Several factors have led to a recent surge in the production of commercial vehicles in the United Kingdom.
No doubt a boon for local manufacturers, employees, and the UK economy, new data shows in April there was a better 27% lift in the number of new vans, taxis, trucks, buses, and coaches that rolled off the nation’s production lines.
April was the fourth consecutive month of growth for the sector.
The Society of Motor Manufacturers and Traders (SMMT) keeps a tally on production numbers, their data shows 7,879 working vehicles left production lines, the UK vehicle production industry’s highest monthly total in seven years.
Growth was driven by a 58.0% increase in the number of vehicles built for export, with 4,723 units heading overseas.
Production for the UK remained relatively stable, down by just 32 units ( or 1.0%) year on year.
Meanwhile, the percentage of exports increased from 48.4% in April 2021, to 59.9%. Over the year to date, more than half (57.1%) of CVs produced have been exported, with more than nine in 10 of them (92.4%) destined for the EU.
One of the UK’s biggest commercial vehicle production facilities is the PACCAR-owned Leyland plant which produces a continuous stream of new DAF trucks.

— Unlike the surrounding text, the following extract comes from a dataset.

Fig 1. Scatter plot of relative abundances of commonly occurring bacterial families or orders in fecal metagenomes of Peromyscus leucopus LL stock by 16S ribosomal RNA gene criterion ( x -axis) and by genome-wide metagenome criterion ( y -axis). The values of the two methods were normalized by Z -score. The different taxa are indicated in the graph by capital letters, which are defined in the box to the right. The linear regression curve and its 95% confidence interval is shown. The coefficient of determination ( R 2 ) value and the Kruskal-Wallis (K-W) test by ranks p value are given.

“Thanks to significant demand from overseas markets, our CV output has not only increased on last year but has surpassed even pre-pandemic levels.” – Mike Hawes, SMMT Chief Executive.
“This is testament to the resilience of manufacturers and evidence of the role the sector can play in the UK’s long-term economic recovery.
“There remain, however, significant challenges behind these headline figures, with the ongoing global shortage of semiconductors and the war in Ukraine impacting the global industry.
“Most pressing, however, are the soaring energy costs and rampant inflation, and Government must act urgently if we are to secure the future competitiveness of this critical sector and the jobs and livelihoods it supports.”